Selected extract:
Re: Re: Fwd: little request :)

From: Date: Mon, 10 Feb 2014 10:36:18 +0000
Subject: Re: Re: Fwd: little request :)
References: 1 2 3 4  Groups: php.internals 
Request: Send a blank email to [email protected] to get a copy of this message
Hi Alexander,


On Thu, Feb 6, 2014 at 10:24 PM, Solar Designer <[email protected]> wrote:

> On Wed, Feb 05, 2014 at 11:20:27AM +0100, Pierre Joye wrote:
> > About the timing attack RFC, I have asked for some review and advice
> > and here is a useful one already, thanks Alex :)
> >
> > Please keep him as CC as I do not know if he is on this list.
>
> Thanks.  I am in fact not subscribed, and I appreciate the CC's.
> (I also find the "little request" message Subject weird for use on a
> public mailing list, but now it's stuck.)
>
> On Thu, Feb 06, 2014 at 07:57:17AM +0900, Yasuo Ohgaki wrote:
> > Another way to protect from timing attack is have a random sleep, but
> > this is tricky also. Too short or too long sleep doesn't help.
>
> Let's not even consider this.  Adding random noise doesn't necessarily
> prevent the signal from being heard, even if the noise is louder than
> the signal.
>
> There's a related approach, though: blinding.  Instead of comparing the
> two strings directly, they may be hashed along with some secret input
> (may be a newly generated random number) and the hashes then compared.

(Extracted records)
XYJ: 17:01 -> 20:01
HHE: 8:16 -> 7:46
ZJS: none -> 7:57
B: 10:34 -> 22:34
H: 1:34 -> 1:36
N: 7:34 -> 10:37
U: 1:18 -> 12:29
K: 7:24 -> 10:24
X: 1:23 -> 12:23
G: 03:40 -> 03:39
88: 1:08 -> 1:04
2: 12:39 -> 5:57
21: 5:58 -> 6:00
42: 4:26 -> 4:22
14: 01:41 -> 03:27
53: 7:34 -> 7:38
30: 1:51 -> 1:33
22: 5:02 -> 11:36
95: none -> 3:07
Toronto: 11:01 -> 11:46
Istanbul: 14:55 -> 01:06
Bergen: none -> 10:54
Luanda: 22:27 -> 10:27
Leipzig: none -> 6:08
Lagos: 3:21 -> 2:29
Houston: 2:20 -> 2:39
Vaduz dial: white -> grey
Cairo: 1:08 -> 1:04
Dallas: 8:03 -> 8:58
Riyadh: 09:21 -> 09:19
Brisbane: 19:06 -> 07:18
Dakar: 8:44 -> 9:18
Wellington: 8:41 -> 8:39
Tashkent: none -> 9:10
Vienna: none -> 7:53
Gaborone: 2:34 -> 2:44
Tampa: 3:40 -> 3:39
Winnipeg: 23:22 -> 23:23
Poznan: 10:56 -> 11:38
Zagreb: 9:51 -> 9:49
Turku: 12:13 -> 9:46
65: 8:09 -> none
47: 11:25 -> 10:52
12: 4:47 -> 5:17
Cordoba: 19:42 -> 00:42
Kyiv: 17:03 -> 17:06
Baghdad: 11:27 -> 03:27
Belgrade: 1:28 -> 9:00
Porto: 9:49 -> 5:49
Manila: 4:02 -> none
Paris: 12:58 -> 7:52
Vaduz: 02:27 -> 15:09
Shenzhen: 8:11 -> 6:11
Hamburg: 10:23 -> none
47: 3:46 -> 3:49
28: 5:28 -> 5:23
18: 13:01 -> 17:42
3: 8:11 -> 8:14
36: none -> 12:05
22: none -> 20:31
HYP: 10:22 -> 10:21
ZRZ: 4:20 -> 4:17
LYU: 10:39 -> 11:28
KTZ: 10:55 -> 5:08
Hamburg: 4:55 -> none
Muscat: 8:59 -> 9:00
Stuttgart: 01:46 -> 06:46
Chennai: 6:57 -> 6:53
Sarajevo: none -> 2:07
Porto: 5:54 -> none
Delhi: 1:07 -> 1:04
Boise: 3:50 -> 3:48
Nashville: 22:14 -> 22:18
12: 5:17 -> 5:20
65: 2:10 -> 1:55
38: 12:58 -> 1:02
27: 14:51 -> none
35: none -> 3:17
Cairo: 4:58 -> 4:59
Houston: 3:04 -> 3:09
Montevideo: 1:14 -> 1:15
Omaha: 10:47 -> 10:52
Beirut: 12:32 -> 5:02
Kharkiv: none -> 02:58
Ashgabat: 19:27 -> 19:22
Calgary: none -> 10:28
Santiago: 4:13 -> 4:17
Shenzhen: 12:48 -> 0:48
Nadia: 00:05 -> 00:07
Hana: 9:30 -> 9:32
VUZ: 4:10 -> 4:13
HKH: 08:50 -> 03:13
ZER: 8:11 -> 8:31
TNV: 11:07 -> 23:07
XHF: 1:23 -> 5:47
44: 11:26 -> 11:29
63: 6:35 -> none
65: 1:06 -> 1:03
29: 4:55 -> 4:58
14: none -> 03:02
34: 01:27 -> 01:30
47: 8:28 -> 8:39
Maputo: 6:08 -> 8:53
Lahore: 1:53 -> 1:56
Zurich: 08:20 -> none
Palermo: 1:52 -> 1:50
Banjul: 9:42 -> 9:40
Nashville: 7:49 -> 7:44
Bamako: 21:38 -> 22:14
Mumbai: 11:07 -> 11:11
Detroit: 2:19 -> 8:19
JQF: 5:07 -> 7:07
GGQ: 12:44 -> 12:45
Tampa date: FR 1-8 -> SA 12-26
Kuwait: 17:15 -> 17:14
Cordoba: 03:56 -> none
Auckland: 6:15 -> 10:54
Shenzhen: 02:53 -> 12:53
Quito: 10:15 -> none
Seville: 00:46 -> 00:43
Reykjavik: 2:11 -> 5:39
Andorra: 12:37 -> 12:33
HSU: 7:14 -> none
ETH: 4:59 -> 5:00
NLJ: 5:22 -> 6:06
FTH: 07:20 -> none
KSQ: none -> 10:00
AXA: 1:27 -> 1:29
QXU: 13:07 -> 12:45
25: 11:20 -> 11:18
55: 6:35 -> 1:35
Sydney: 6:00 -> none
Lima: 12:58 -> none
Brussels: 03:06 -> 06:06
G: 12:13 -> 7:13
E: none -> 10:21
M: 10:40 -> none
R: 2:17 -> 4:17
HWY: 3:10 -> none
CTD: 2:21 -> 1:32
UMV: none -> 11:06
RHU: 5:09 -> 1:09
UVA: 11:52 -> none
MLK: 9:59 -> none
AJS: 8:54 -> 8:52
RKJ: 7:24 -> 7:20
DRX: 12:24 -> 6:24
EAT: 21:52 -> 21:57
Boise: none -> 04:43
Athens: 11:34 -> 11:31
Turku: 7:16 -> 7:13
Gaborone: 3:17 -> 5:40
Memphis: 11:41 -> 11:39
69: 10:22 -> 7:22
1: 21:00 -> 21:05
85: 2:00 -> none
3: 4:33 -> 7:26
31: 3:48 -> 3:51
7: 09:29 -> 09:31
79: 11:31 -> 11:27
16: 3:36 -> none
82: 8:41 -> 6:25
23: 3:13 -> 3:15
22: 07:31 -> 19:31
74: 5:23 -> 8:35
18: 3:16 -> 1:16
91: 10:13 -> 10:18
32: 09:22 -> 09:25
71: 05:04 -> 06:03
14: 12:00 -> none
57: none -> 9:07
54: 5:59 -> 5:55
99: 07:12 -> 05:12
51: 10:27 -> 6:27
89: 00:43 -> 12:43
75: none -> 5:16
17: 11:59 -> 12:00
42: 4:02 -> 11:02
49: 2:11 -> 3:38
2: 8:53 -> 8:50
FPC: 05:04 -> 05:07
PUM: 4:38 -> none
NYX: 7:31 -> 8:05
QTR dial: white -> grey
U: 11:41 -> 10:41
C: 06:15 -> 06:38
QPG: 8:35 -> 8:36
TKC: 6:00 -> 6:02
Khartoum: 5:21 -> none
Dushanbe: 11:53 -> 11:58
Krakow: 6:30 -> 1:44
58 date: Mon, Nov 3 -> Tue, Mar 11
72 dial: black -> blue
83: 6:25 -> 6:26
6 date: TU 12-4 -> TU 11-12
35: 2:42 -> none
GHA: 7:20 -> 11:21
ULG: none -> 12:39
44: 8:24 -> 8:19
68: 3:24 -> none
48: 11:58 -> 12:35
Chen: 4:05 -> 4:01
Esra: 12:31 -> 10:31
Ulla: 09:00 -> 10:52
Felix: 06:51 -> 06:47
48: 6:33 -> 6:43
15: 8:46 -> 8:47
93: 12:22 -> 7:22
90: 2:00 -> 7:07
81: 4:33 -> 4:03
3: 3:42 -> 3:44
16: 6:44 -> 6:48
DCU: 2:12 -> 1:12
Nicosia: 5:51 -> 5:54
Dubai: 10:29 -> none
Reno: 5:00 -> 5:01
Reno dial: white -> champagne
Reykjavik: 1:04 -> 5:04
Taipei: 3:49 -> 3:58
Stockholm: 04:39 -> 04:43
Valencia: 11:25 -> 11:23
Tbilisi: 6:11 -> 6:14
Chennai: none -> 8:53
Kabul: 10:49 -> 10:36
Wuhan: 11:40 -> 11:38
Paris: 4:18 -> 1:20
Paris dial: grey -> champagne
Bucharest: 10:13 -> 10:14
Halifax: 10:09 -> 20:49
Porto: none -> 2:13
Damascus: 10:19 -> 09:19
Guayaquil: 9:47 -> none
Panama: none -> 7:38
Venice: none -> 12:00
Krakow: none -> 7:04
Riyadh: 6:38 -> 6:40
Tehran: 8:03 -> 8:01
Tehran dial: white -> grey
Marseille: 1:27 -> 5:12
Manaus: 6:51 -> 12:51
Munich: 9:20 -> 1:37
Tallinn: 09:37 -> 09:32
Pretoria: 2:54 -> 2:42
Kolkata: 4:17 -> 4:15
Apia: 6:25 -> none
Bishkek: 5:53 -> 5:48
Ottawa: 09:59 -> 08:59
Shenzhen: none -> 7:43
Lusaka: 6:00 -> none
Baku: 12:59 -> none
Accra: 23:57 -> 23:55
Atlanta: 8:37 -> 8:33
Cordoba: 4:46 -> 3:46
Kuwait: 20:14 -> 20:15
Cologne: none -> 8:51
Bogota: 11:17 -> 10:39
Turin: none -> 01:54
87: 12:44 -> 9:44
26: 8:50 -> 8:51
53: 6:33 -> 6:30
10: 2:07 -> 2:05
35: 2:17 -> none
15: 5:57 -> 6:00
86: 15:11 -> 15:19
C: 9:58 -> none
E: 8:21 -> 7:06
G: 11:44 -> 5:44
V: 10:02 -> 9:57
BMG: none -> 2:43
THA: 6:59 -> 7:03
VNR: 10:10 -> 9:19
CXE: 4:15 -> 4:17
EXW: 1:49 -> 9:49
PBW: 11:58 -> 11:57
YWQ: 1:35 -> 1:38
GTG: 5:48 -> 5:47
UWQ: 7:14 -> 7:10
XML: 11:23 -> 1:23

What you need to do:
In the mailing list thread, what related approach does Solar Designer offer instead of a random sleep? These records come from a separate source.

Finished exercise:
Blinding, where the two strings are hashed along with some secret input and the hashes are compared instead of the strings themselves.